Determined to beat the odds, Bullock endured all necessary treatment, regardless of the extreme pain, allowing him to be released in 16 days.
His mother, Beth, took leave from her job to take care of her son throughout his recovery.
“She was great,” said the younger Bullock.
His home care, he said, also included doctor visits, therapy four or five days a week and his mother scraping his burns and changing his dressings and he still had to endure without any pain medications. As well, the young man faced a risk of serious infections requiring him to be isolated at times from anyone but his immediate family.
“Therapy was getting old,” Bullock said. “I was getting tired of it. I thought if I could just get back to basketball, it was something that I loved to do, and maybe I could use it for therapy.”
A couple of months later, Bullock decided he was well enough to go back to the classroom. A therapist, he said, helped to make it happen and he returned after spring break.
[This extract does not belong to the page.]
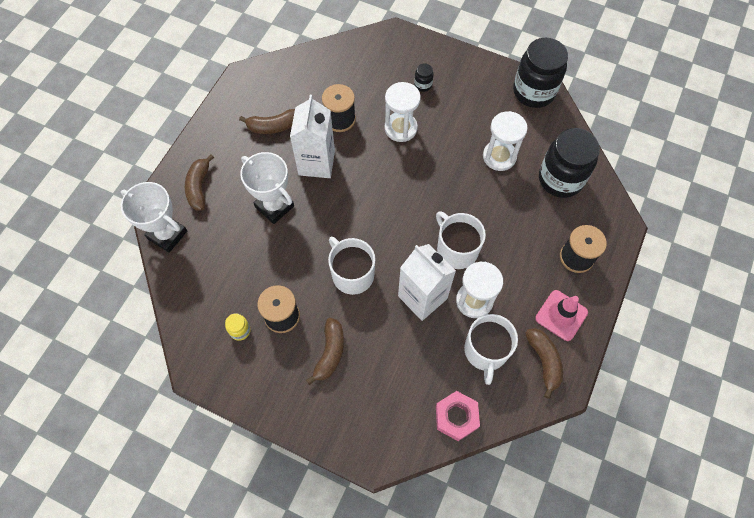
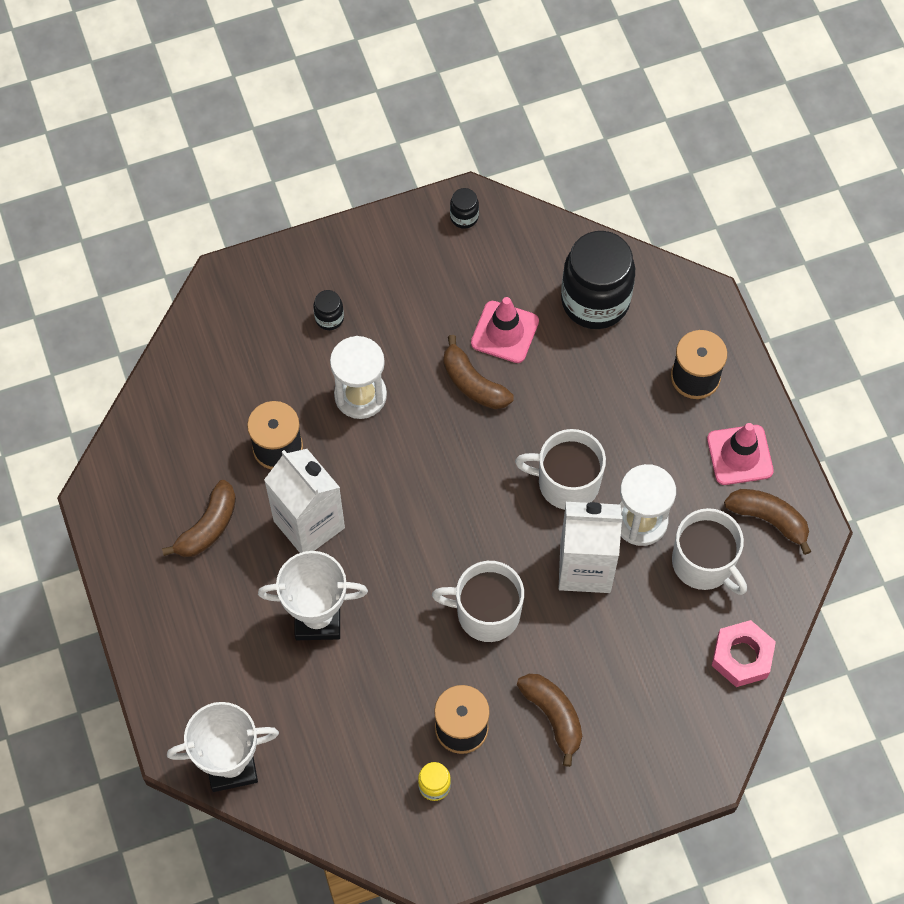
camera: 45 degrees left, 0 degrees up
brown banana [185,154,214,211] -> brown banana moved to [444,335,514,409]
white hourglass [483,111,528,171] -> pink traffic cone [471,297,539,363]
black jar [513,38,568,108] -> black jar [450,188,479,229], size x0.42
“It sounds like a lot of fun not going to school,” Bullock said. “But, I hated being at home. My therapist, Margaret Standridge, understood.”
Bullock said his therapist rigged up some props that he could place on a school desk allowing his arms to be outstretched during class time. He described the props as similar to a broomstick molded to his arm. While they weren’t real comfortable, they allowed him to continue his studies in the classroom.
Although it was the offseason for basketball play, Bullock’s desire continued to mount.
At the beginning of this school year, Bullock made up his mind to play. He was out of shape but endured the pain and began practicing alongside his friends.
“It had been almost a year since I had played and I was terrible,” he shared.
The basketball coaches had visited with the young man on many occasions, including in the hospital, and knew of his burning desire to get back to playing basketball. They said they admired his spirit.
“His work ethic had improved so much,” said Karla Ault, junior high boy’s basketball assistant coach. “Before he was just kind of out here.”
She recognized that he was on a mission. He used the basketball practices, she said, as therapy sessions.
“He would shoot over and over,” she said.
Junior high boys basketball head coach Steve Gotcher also observed Bullock’s drive and stamina.
“I didn’t cut him any slack. I knew the more I pushed him, the better it was for him,” Gotcher said.
At first, Bullock was so weak, Gotcher recalls, that he could only practice a few minutes and sit and rest for a few minutes.
“He has worked harder than any other player that I’ve got,” Gotcher said.
Saturday, Bullock, wearing No. 21 on his uniform, played as a starting point guard on the junior high boys basketball team in its first game of the season.
“I was so nervous,” Bullock said. “I didn’t know if I would be able to play. I didn‘t know how I was going to do.”
Gotcher, however, wasn’t worried about him. He knew, he said that Bullock would do just fine.
On a scale of 180, Bullock said his arm range is currently at 170. There are still places on his arm, he said, where the feeling has not returned. He has to wear a covering on his right arm and plans to endure whatever it takes to complete the healing process.
The first game of the season was a loss for the team, but it was a win for Bullock. He scored six points.